When one fails to let go of ego, one would find it hard to live in harmony with others and work well with other practitioners. It would also give rise for the old forces to find excuses to persecute practitioners, making it very hard for them to fulfill their pledges and enter the new universe in the future because only those who reach the standards of selflessness and compassion are qualified.

Light Hearted after Letting Go of Ego

After I identified the essence of ego, I understood that my mother’s, my husband’s, and other practitioners’ “shortcomings” were helping me target the ego I hadn’t let go of. They were actually helping me so I could improve.

I felt really ashamed of myself for my earlier conduct, and sincerely apologized to them in my heart.
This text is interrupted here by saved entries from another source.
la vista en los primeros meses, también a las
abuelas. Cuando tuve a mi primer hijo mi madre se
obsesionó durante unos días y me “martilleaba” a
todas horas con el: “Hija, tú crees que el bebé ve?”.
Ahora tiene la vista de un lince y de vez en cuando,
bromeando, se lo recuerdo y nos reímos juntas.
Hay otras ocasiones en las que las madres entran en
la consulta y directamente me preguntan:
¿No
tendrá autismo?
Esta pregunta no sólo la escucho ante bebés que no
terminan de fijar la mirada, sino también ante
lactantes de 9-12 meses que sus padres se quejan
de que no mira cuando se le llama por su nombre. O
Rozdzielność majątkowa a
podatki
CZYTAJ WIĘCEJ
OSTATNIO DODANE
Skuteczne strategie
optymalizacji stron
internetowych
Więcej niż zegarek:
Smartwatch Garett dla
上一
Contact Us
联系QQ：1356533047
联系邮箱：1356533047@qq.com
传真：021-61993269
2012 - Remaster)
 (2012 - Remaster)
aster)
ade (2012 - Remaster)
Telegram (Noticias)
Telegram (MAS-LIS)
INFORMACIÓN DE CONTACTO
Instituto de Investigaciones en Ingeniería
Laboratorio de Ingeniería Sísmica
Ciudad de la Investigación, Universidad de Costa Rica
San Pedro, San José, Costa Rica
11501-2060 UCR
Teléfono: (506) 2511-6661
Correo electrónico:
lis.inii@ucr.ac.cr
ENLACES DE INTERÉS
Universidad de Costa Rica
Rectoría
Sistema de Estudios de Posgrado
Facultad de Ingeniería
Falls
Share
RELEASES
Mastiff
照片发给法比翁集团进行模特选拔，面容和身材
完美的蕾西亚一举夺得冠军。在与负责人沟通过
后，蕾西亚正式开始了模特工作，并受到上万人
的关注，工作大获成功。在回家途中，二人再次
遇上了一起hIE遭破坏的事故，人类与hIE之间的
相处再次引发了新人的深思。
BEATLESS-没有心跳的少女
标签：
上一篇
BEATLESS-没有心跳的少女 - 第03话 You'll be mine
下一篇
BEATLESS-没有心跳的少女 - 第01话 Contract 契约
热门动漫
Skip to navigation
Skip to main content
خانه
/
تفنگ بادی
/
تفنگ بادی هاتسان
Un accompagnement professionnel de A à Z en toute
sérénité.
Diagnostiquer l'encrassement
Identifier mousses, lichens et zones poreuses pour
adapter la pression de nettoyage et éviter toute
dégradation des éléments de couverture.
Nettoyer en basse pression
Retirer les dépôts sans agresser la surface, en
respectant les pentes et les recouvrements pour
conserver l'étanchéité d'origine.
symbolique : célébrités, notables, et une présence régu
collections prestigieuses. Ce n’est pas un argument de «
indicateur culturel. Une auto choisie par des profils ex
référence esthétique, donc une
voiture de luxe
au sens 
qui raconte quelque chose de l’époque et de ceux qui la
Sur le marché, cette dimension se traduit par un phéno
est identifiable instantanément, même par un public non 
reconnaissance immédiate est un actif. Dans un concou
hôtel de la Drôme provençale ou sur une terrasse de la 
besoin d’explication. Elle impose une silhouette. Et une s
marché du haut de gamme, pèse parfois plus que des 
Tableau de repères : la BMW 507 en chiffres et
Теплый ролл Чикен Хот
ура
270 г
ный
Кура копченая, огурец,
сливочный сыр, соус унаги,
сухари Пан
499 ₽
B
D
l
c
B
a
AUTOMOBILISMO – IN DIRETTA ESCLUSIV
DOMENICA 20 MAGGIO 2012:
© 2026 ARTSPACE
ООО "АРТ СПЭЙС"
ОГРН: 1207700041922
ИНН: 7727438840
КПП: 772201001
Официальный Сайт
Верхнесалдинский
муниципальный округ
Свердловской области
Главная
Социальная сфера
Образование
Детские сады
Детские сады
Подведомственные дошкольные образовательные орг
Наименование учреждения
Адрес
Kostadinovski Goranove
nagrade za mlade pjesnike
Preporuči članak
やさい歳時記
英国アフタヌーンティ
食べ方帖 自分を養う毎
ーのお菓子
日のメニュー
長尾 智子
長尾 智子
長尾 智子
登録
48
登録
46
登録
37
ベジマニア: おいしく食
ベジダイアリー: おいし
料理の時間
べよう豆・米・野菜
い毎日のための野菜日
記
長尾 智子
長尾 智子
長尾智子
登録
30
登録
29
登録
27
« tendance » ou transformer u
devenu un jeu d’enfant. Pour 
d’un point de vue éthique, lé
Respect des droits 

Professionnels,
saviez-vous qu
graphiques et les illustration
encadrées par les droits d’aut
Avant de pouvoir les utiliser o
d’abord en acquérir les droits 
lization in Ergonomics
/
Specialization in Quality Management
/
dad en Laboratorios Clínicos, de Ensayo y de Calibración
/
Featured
I made up my mind that I would be more diligent in cultivation and do better.

This ego is in fact selfishness, which runs through very high levels, and is reflected at every level. When I can distinguish it and eliminate it whenever it tries to influence me, I feel both clear-headed and broad-minded, and I no longer cling to other people’s shortcomings. After all, they are all Master’s relatives and loved ones, and they had all risked their lives to come down to this world to be saved by Dafa’s salvation. What a sacred affinity it is that we can get together in this lifetime. Shouldn’t I cherish it even more?!

I was also pleasantly surprised to find that after I gradually let go of my ego, my mother also became more receptive when I kindly pointed out her shortcomings. My husband has also changed. His long-face has become relaxed and he also takes the initiative to cook and clean up the house when I am too busy. He also speaks more softly and doesn’t argue with me like in the past.

Dafa is so miraculous. With every little improvement we make our compassionate Master gives us so much. Thank you, Master!